A hallucinatory experience set during the English Civil War, realism waxes and wanes throughout A Field in England, its occult themes obtusely depicted through contemporaneous folklore imagery like mushroom circles whilst eschewing expository explanation. Throughout much of his directorial career, Ben Wheatley has surrounded himself with same creative cadre from film to film, including writer Amy Jump and cinematographer Laurie Rose. Shooting in black and white (which was experiencing a revival in the early 2010s) allows the audience to take in the texture of costumes and landscapes without the garish overload of colourful uniforms that would detract from the actors. It also no doubt helped a tight shooting schedule on a frugal budget of under £350,000. A Field in England is interspersed with tableaux vivants, awkwardly staged by the characters as a visual language pre-dating the dawn of cinema, a medium that would make sense to the characters if not the audience. Meanwhile disjointed depictions wrong-foot the viewer like diagetic singing around a campfire, accompanied by a lute from nowhere. The overall result is ethereal filmmaking, physically constrained to a single field yet broader in imaginative scope.

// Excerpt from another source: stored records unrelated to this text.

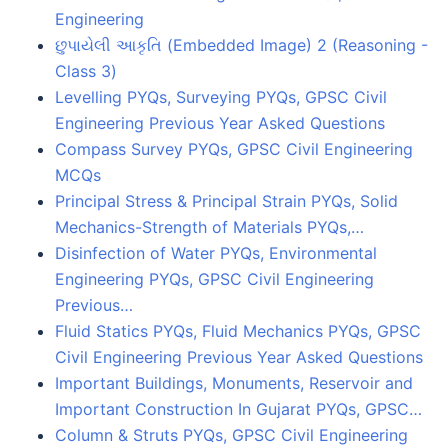
Engineering
છુપાયેલી આકૃતિ (Embedded Image) 2 (Reasoning -
Class 3)
Levelling PYQs, Surveying PYQs, GPSC Civil
Engineering Previous Year Asked Questions
Compass Survey PYQs, GPSC Civil Engineering
MCQs
Principal Stress & Principal Strain PYQs, Solid
Mechanics-Strength of Materials PYQs,…
Disinfection of Water PYQs, Environmental
Engineering PYQs, GPSC Civil Engineering
Previous…
Fluid Statics PYQs, Fluid Mechanics PYQs, GPSC
Civil Engineering Previous Year Asked Questions
Important Buildings, Monuments, Reservoir and
Important Construction In Gujarat PYQs, GPSC…
Column & Struts PYQs, GPSC Civil Engineering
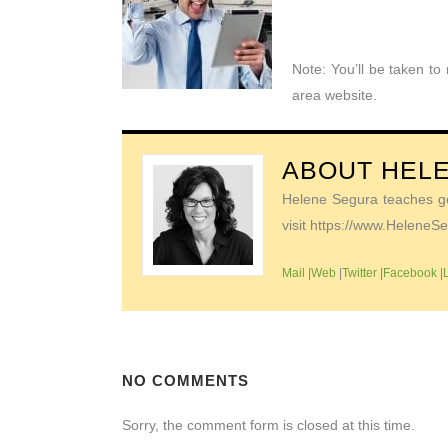
Note: You’ll be taken t
area website.
ABOUT
HEL
Helene Segura teaches go-
visit https://www.Helene
Mail
|
Web
|
Twitter
|
Facebook
|
NO COMMENTS
Sorry, the comment form is closed at this time.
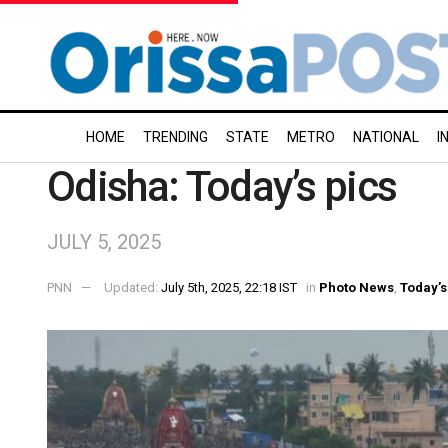
HOME
TRENDING
STATE
METRO
NATIONAL
I
Odisha: Today’s pics
JULY 5, 2025
PNN
Updated:
July 5th, 2025, 22:18 IST
in
Photo News
,
Today’s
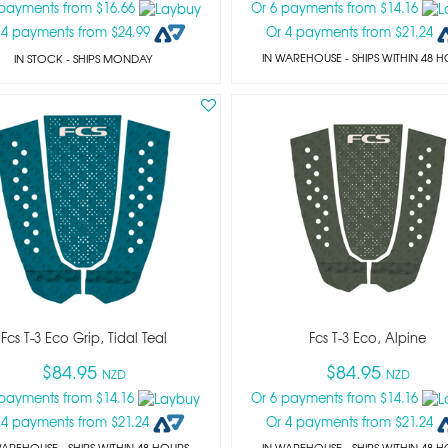
 payments from $16.66
Or 6 payments from $14.16
 4 payments from $24.99
Or 4 payments from $21.24
IN WAREHOUSE - SHIPS WITHIN 48 
IN STOCK
- SHIPS MONDAY
Fcs T-3 Eco Grip, Tidal Teal
Fcs T-3 Eco, Alpine
$84.95
$84.95
NZD
NZD
 payments from $14.16
Or 6 payments from $14.16
 4 payments from $21.24
Or 4 payments from $21.24
WAREHOUSE - SHIPS WITHIN 48 HOURS
IN WAREHOUSE - SHIPS WITHIN 48 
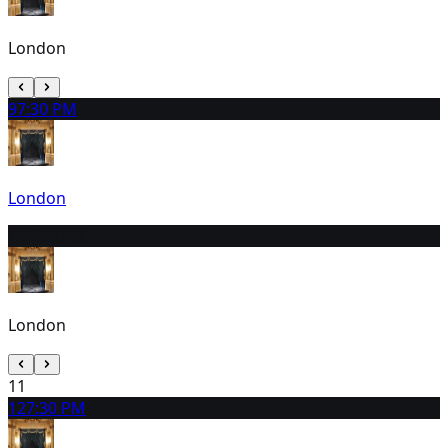
London
9
7:30 PM
London
10
3:00 PM
London
11
12
7:30 PM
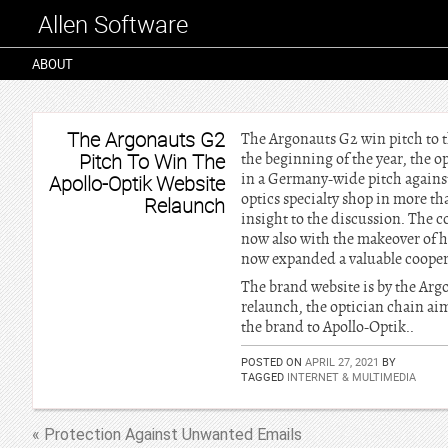
Allen Software
ABOUT
The Argonauts G2
The Argonauts G2 win pitch to t
Pitch To Win The
the beginning of the year, the o
in a Germany-wide pitch agains
Apollo-Optik Website
optics specialty shop in more th
Relaunch
insight to the discussion. The 
now also with the makeover of hi
now expanded a valuable cooperat
The brand website is by the Argo
relaunch, the optician chain aim
the brand to Apollo-Optik..
POSTED ON
APRIL 27, 2021
BY
TAGGED
INTERNET & MULTIMEDIA
« Protection Against Unwanted Emails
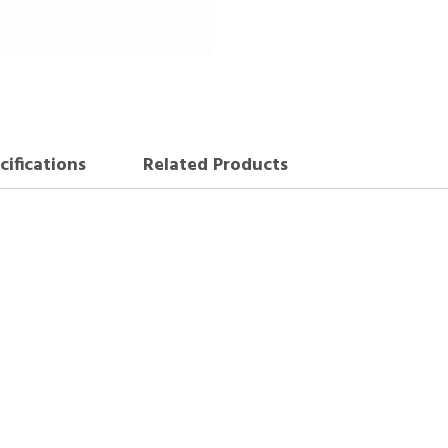
cifications
Related Products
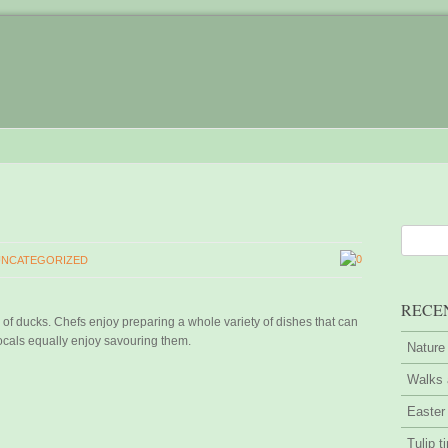
0
UNCATEGORIZED
RECE
of ducks. Chefs enjoy preparing a whole variety of dishes that can
locals equally enjoy savouring them.
Nature
Walks 
Easter
Tulip t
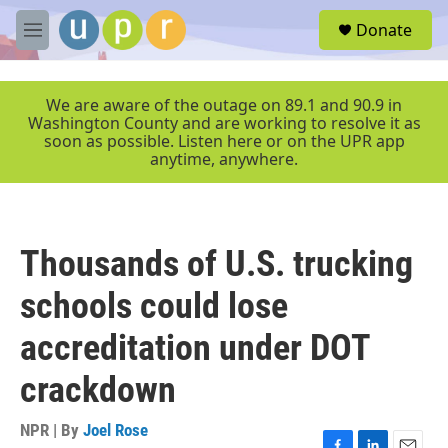
Skip to main content
S
Donate
e
M
a
e
r
n
c
u
We are aware of the outage on 89.1 and 90.9 in
h
Washington County and are working to resolve it as
soon as possible. Listen here or on the UPR app
u
anytime, anywhere.
e
r
y
Thousands of U.S. trucking
schools could lose
accreditation under DOT
crackdown
NPR | By
Joel Rose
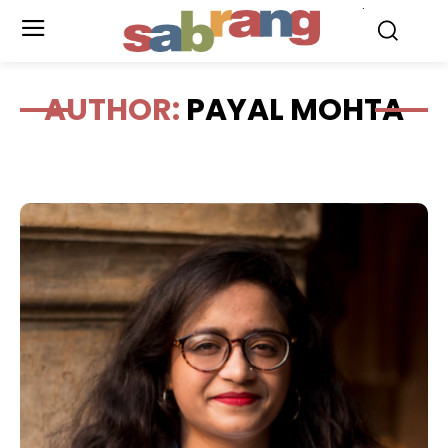
.
AUTHOR:
PAYAL MOHTA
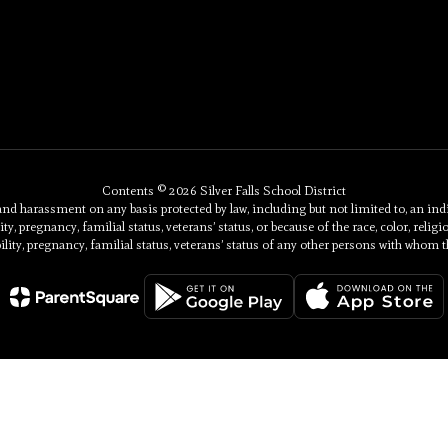
Contents © 2026 Silver Falls School District
 harassment on any basis protected by law, including but not limited to, an individu
ty, pregnancy, familial status, veterans’ status, or because of the race, color, religi
ility, pregnancy, familial status, veterans’ status of any other persons with whom t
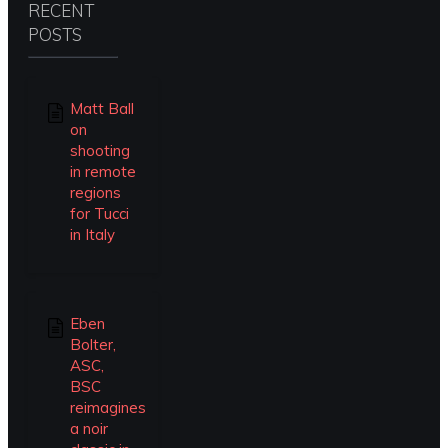
RECENT
POSTS
Matt Ball
on
shooting
in remote
regions
for Tucci
in Italy
Eben
Bolter,
ASC,
BSC
reimagines
a noir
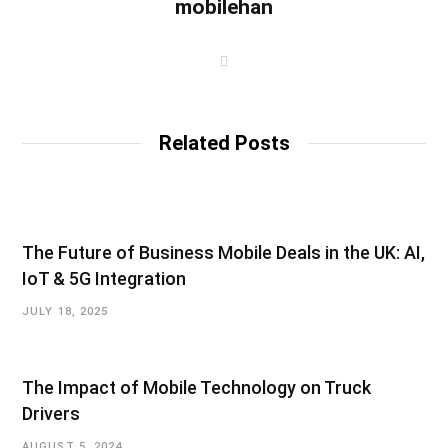
mobilehan
W
e
b
s
i
t
Related Posts
e
The Future of Business Mobile Deals in the UK: AI,
IoT & 5G Integration
JULY 18, 2025
The Impact of Mobile Technology on Truck
Drivers
AUGUST 5, 2024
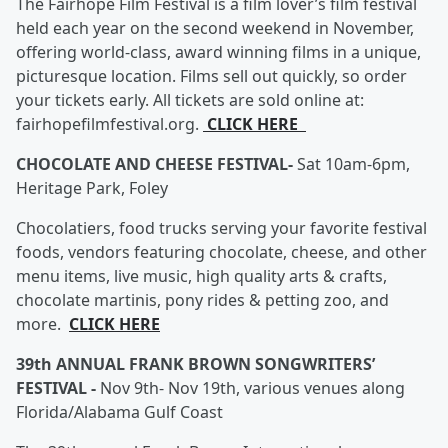
The Fairhope Film Festival is a film lover’s film festival
held each year on the second weekend in November,
offering world-class, award winning films in a unique,
picturesque location. Films sell out quickly, so order
your tickets early. All tickets are sold online at:
fairhopefilmfestival.org.
CLICK HERE
CHOCOLATE AND CHEESE FESTIVAL-
Sat 10am-6pm,
Heritage Park, Foley
Chocolatiers, food trucks serving your favorite festival
foods, vendors featuring chocolate, cheese, and other
menu items, live music, high quality arts & crafts,
chocolate martinis, pony rides & petting zoo, and
more.
CLICK HERE
39th ANNUAL FRANK BROWN SONGWRITERS’
FESTIVAL -
Nov 9th- Nov 19th, various venues along
Florida/Alabama Gulf Coast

A theatrical whodunit set in London’s West End in the 1950s with a delightful ensemble cast, See How They Run is a comedy drama that draws you along for an entertaining ride rather that setting up a particularly compelling mystery for the viewer to solve as an active participant. Gleefully self-referential with its setting during the initial run of Agatha Christie’s The Mousetrap and machinations to adapt the play into a movie, it provides light satire of both the theatre and film industries. The ending is structurally foreshadowed without revealling the killer, but having the culprit ultimately reveal themselves unprompted is rarely satisfying. The journey is enjoyable, however, largely due to Mark Chappell’s deftly paced and witty script. Saoirse Ronan stands out as the enthusiastic but inexperienced constable, jumping to conclusions each time a suspect emerges. The cinematography juxtaposes the artificial opulence of the theatre with drab reality of the streets outside, Jamie Ramsey also being responsible for Living‘s recent depiction of period London. Brief split screen cuts are frequently deployed — used stylistically rather than for any narrative purpose — and the sudden changes to the aspect ratio can be jarring, feeling somewhat cartoonish. It is unlikely to be remembered beyond the end of the year, but See How They Run is a droll diversion despite its weaknesses as a whodunit.